Sir Samuel Roy Meadow is a British paediatrician who famously claimed that, in a single family, “one sudden infant death is a tragedy, two is suspicious and three is murder, until proved otherwise”. His claims and evidence controversially led to the wrongful conviction of Sally Clark, a British solicitor who was accused of murdering her two baby sons.

“When I saw that I thought ‘that’s worrying’. Then I started looking at it a bit more and I thought a lot of the problems that happened in the early 2000s in the UK are being replicated here. I was really interested by the response in the media. These women are completely vilified and yet no one asks any questions. I wanted to write a book that would challenge people and would make them think again,” Dr Mallett says.

She also hopes her book will help combat the “CSI effect”. This is the phenomenon of juries being so influenced by Hollywood-style forensics that they develop unrealistic expectations about what evidence should be available to them and place undue significance on evidence such as fingerprints.

Dr Mallett has mixed opinions on this. “It’s twofold. Juries expect certain evidence even when it’s not logical or available. They put a lot of weight on fingerprints and DNA – maybe more than should be attributed to it. But on the flipside of that, it has also educated juries that there are a lot of different sciences out there. It’s made them a lot more aware that information is available to them on the Internet. They can be a lot more self-educated now,” she says.

This kind of education is what Xanthe Mallett hopes her book will achieve. She’s eager to see people really questioning evidence rather than making assumptions, as they did in the infamous cases of Lindy Chamberlain and Kathleen Folbigg, which make up the first two chapters of Mothers who Murder.

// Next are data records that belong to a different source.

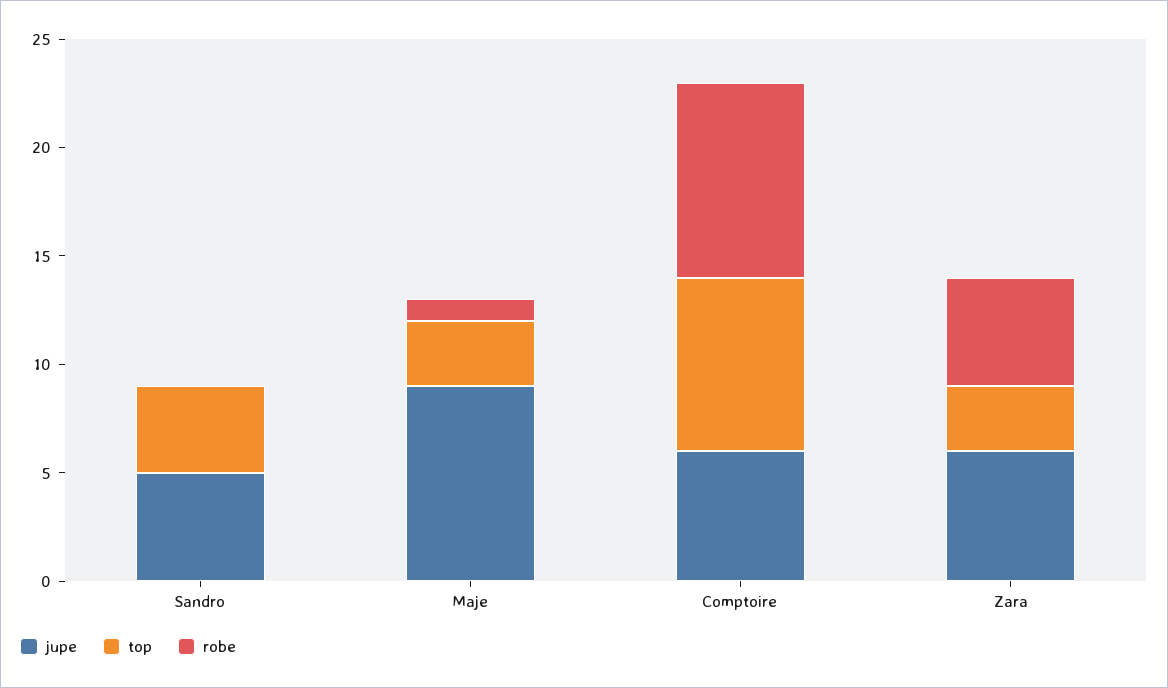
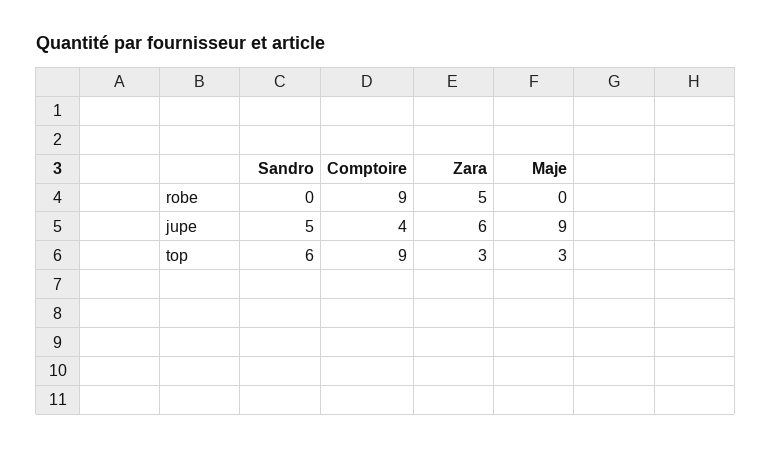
  {
    "jupe": {
      "Sandro": 5,
      "Maje": 9,
-     "Comptoire": 6,
+     "Comptoire": 4,
      "Zara": 6
    },
    "top": {
-     "Sandro": 4,
+     "Sandro": 6,
      "Maje": 3,
-     "Comptoire": 8,
+     "Comptoire": 9,
      "Zara": 3
    },
    "robe": {
      "Sandro": 0,
-     "Maje": 1,
+     "Maje": 0,
      "Comptoire": 9,
      "Zara": 5
    }
  }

Dr Mallett hopes readers will go beyond the automatic reaction of labeling women accused of killing their children as “evil” and question what leads to these unthinkable acts. However, she admits that in researching the book, even she was surprised by some crimes.

“I was surprised by the level of depravity of some of the things that people do. I always think that nothing else can surprise me, that I’ve seen the worst that people can do to each other, and then, some of the cases I looked into, I thought ‘No, that’s got me’.”

She mentions the case of Victoria Climbie, an 8-year old girl who was tortured and murdered by her guardians in 2000 in London.

“In what world can people do that to a child? There was no reason in that case; they were just horrible people. I never thought I would think that, that someone is just pure evil,” she says.

Dr Mallett says she experienced deep compassion for the women at the centre of these cases. She pointed out the importance of questioning and understanding these women.

“Whilst I’d never advocate for what they’ve done, you can try to understand it. That’s a much more productive thing to do than simply blaming them, because that doesn’t get anyone anywhere,” she says. “If we understand it, we can help them and make sure it doesn’t happen to other people in the future.”

Dr Xanthe Mallett appeared at the 2015 Sydney Writer’s Festival on the panel discussions,  ‘Understanding the criminal mind’, and ‘Dangerous Women.